[Extracted material Boundary: Start]
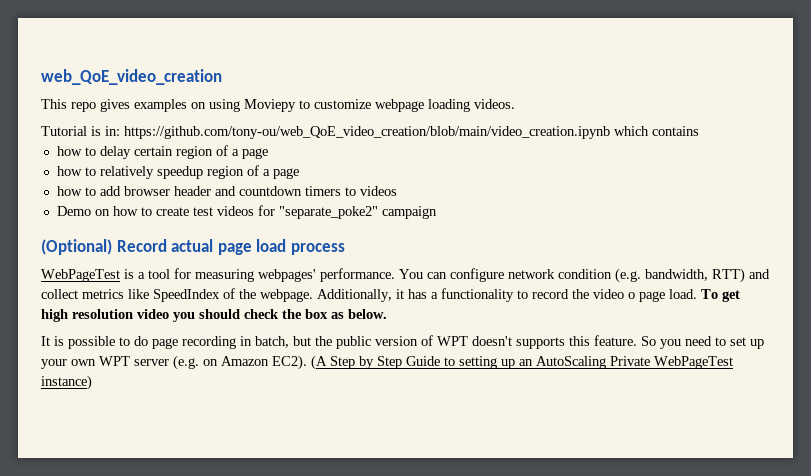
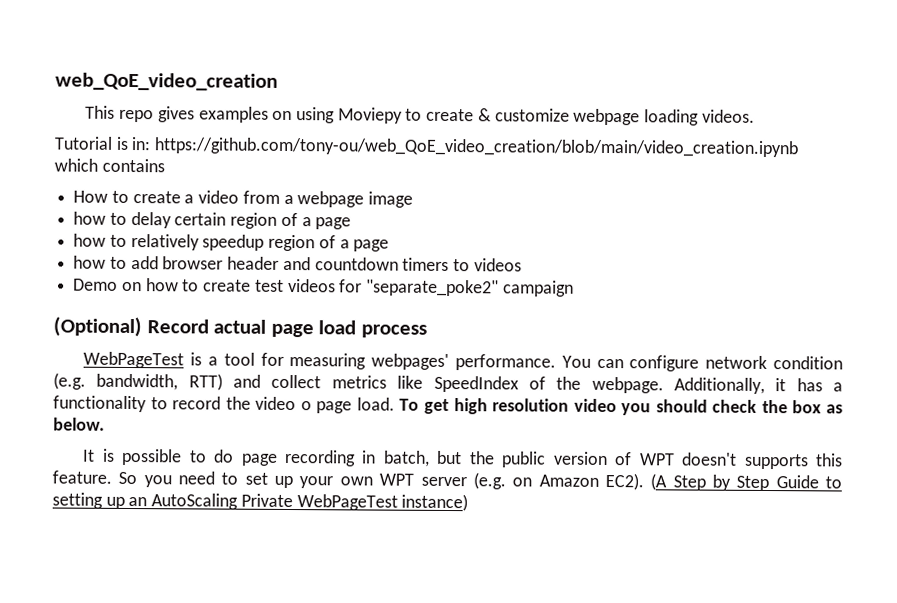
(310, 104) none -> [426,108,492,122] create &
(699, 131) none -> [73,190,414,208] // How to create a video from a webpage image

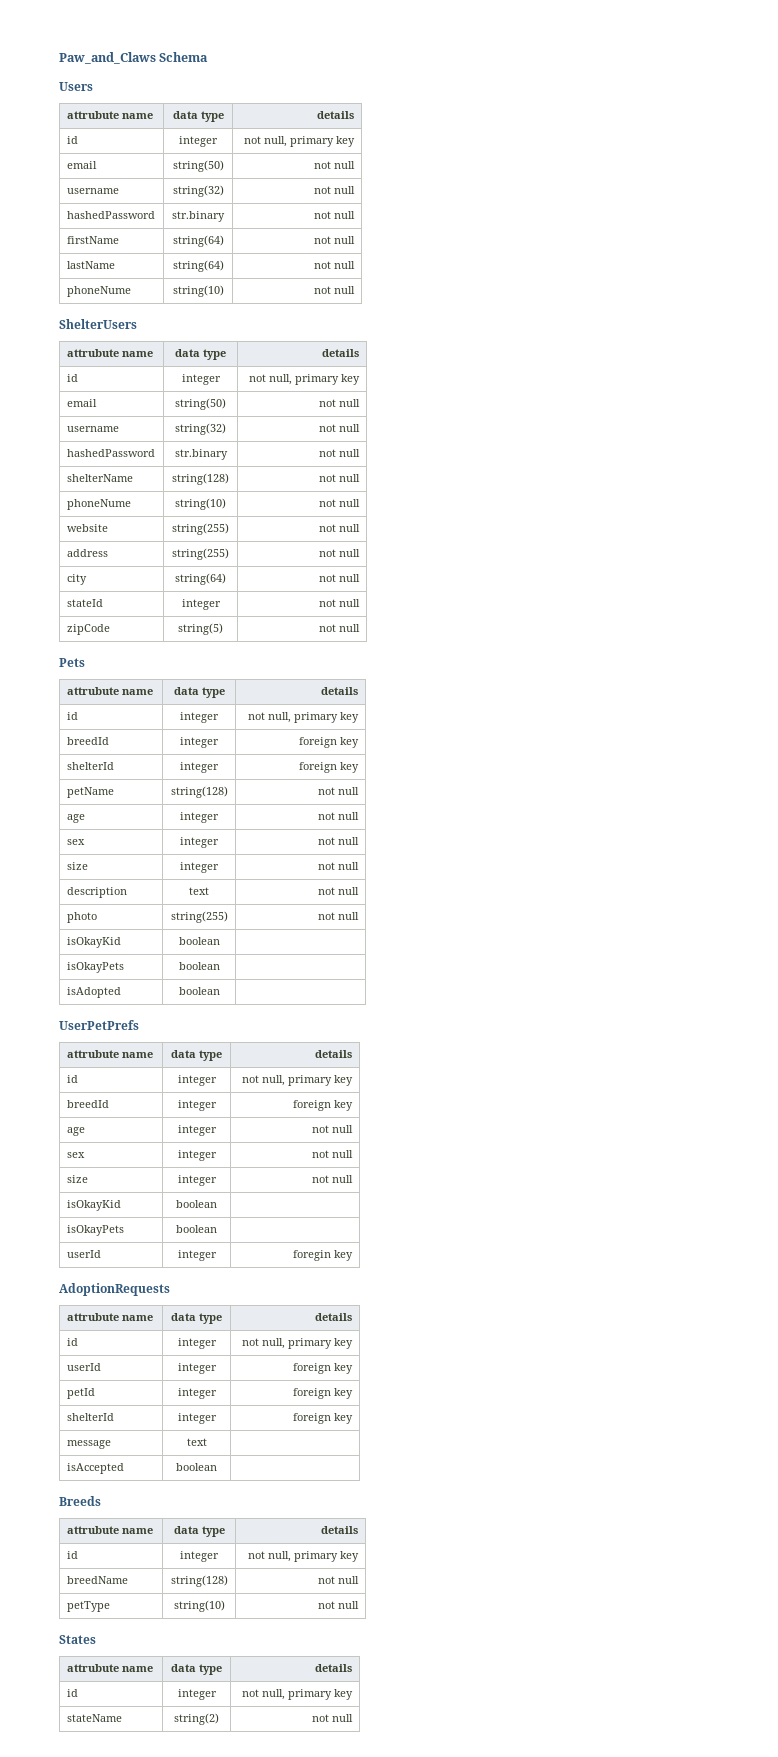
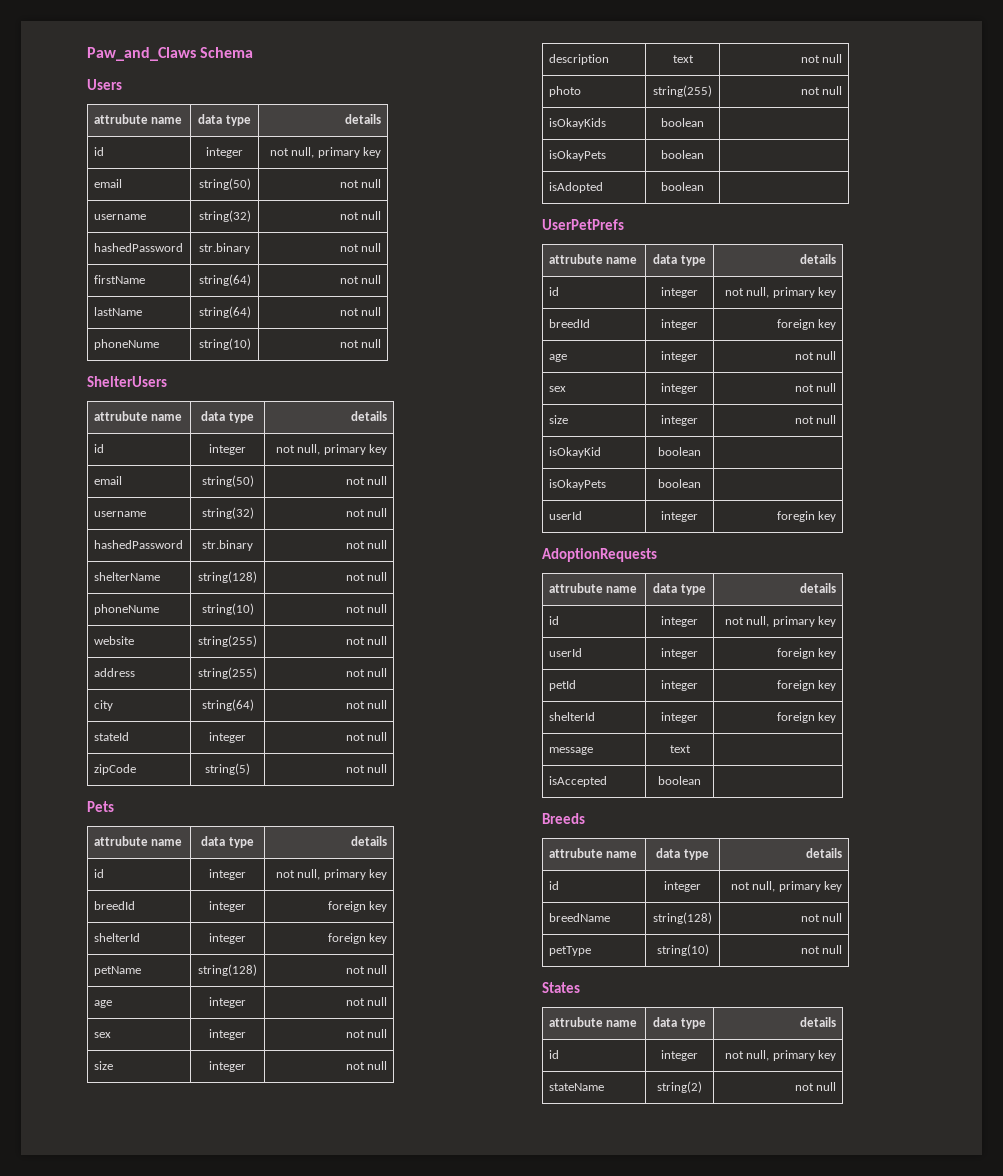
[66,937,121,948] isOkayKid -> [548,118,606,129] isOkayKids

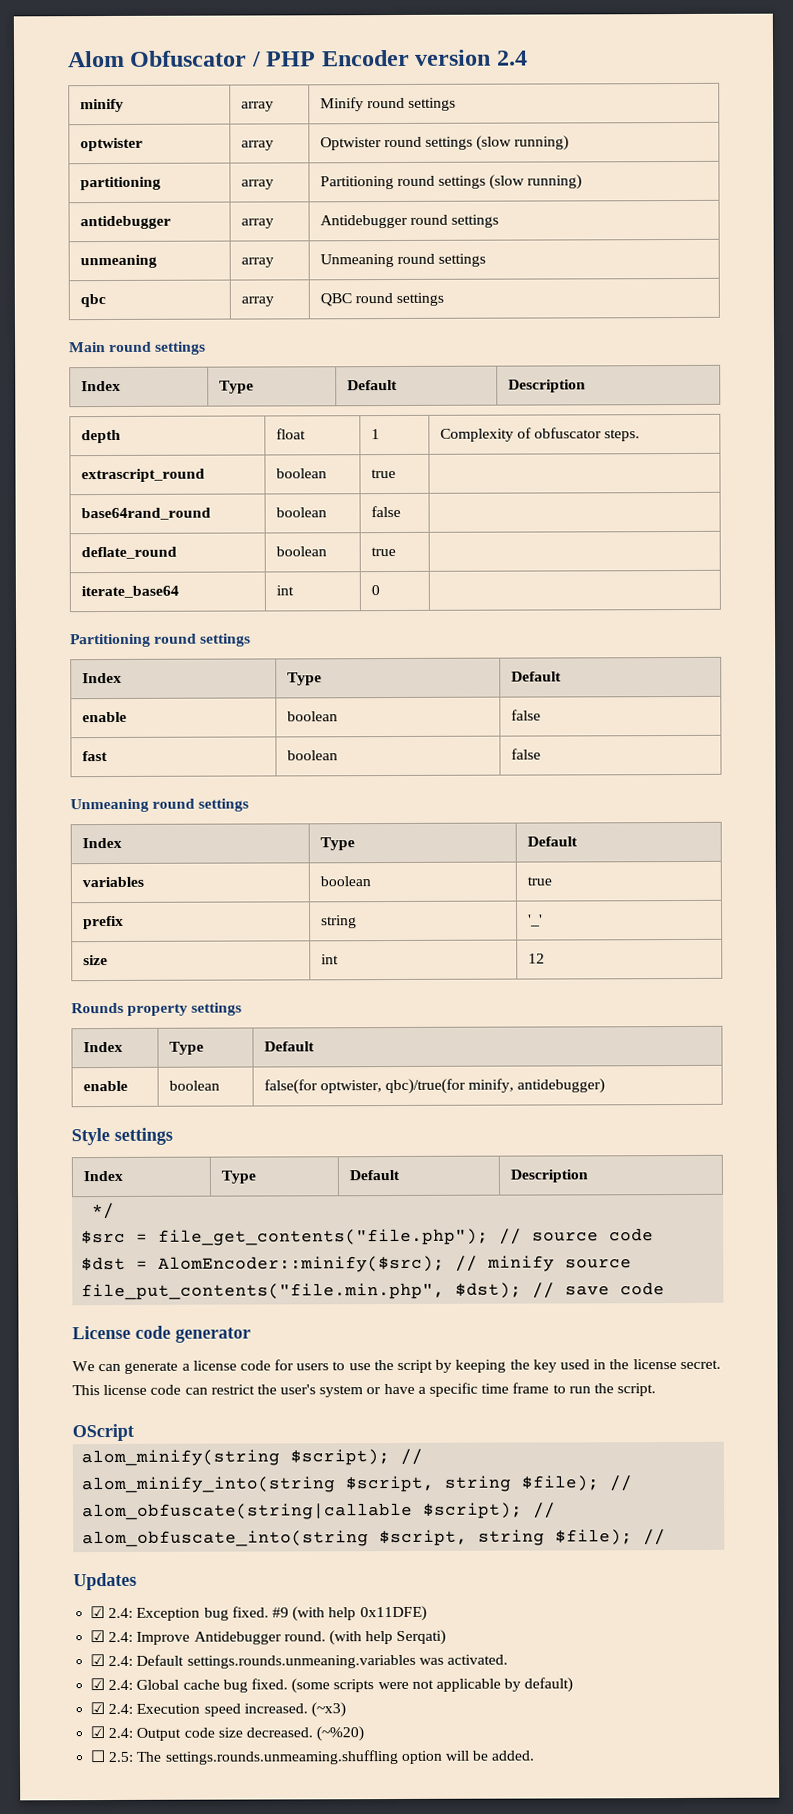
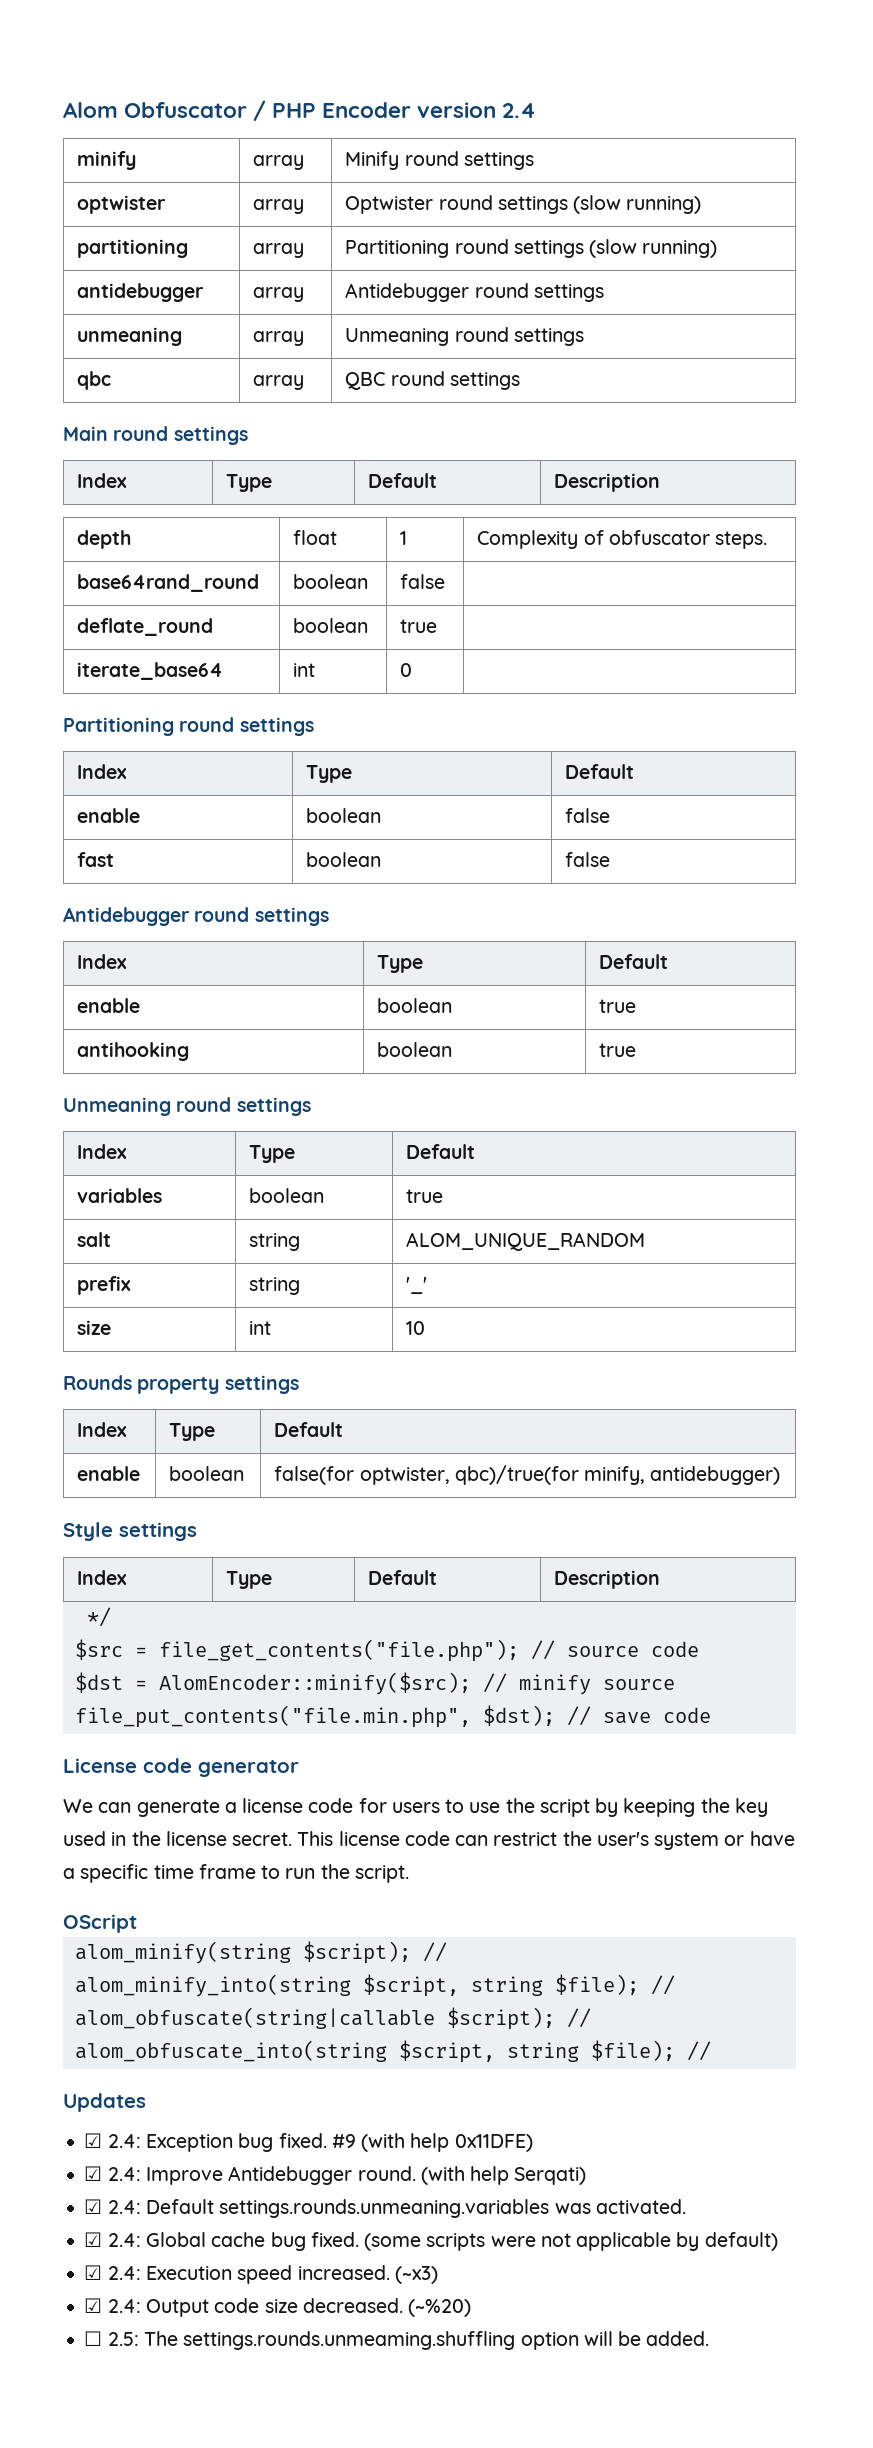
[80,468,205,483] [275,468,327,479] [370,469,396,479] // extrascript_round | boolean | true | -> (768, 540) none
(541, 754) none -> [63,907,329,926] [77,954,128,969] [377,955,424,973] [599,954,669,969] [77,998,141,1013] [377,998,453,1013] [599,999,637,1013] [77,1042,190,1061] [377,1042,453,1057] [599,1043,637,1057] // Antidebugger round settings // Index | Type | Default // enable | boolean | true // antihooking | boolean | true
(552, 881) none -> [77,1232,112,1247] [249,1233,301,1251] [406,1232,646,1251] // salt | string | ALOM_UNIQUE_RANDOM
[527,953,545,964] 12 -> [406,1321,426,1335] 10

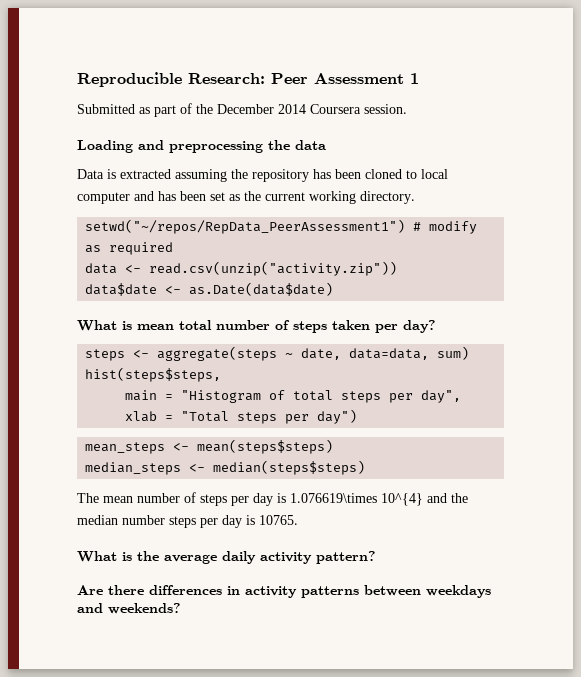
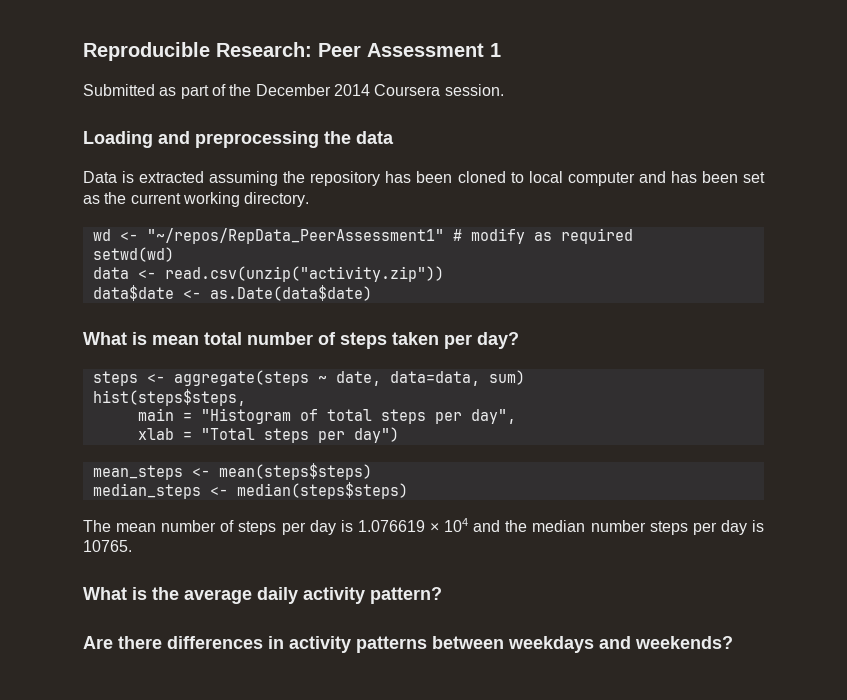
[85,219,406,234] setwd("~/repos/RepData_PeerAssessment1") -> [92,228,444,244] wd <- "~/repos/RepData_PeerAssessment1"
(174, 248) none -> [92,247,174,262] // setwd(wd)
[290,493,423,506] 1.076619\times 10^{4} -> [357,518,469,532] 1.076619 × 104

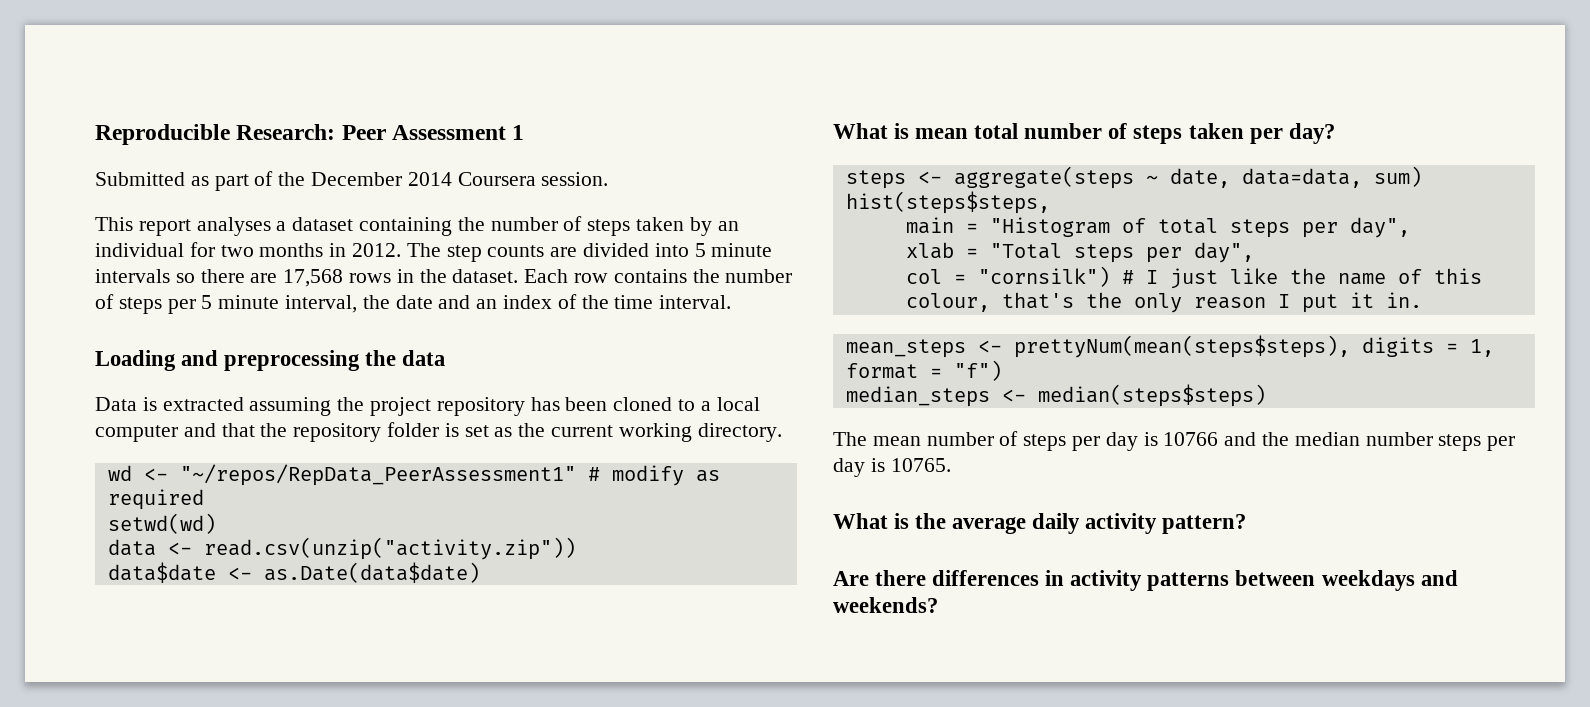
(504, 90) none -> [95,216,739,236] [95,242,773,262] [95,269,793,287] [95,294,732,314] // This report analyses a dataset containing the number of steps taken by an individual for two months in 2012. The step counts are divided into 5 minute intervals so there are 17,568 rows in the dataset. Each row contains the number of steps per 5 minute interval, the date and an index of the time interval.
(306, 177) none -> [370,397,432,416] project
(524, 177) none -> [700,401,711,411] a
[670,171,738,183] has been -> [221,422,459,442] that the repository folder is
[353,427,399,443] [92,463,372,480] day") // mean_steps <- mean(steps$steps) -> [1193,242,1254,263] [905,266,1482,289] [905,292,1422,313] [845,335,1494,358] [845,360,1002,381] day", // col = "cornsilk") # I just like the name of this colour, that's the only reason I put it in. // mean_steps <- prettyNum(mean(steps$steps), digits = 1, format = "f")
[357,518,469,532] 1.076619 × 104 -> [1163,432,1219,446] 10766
[Extracted material Boundary: End]
--- What you have to do ---
Copy every line from the data that includes the string "create".

--- Problem solution ---
(310, 104) none -> [426,108,492,122] create &
(699, 131) none -> [73,190,414,208] // How to create a video from a webpage image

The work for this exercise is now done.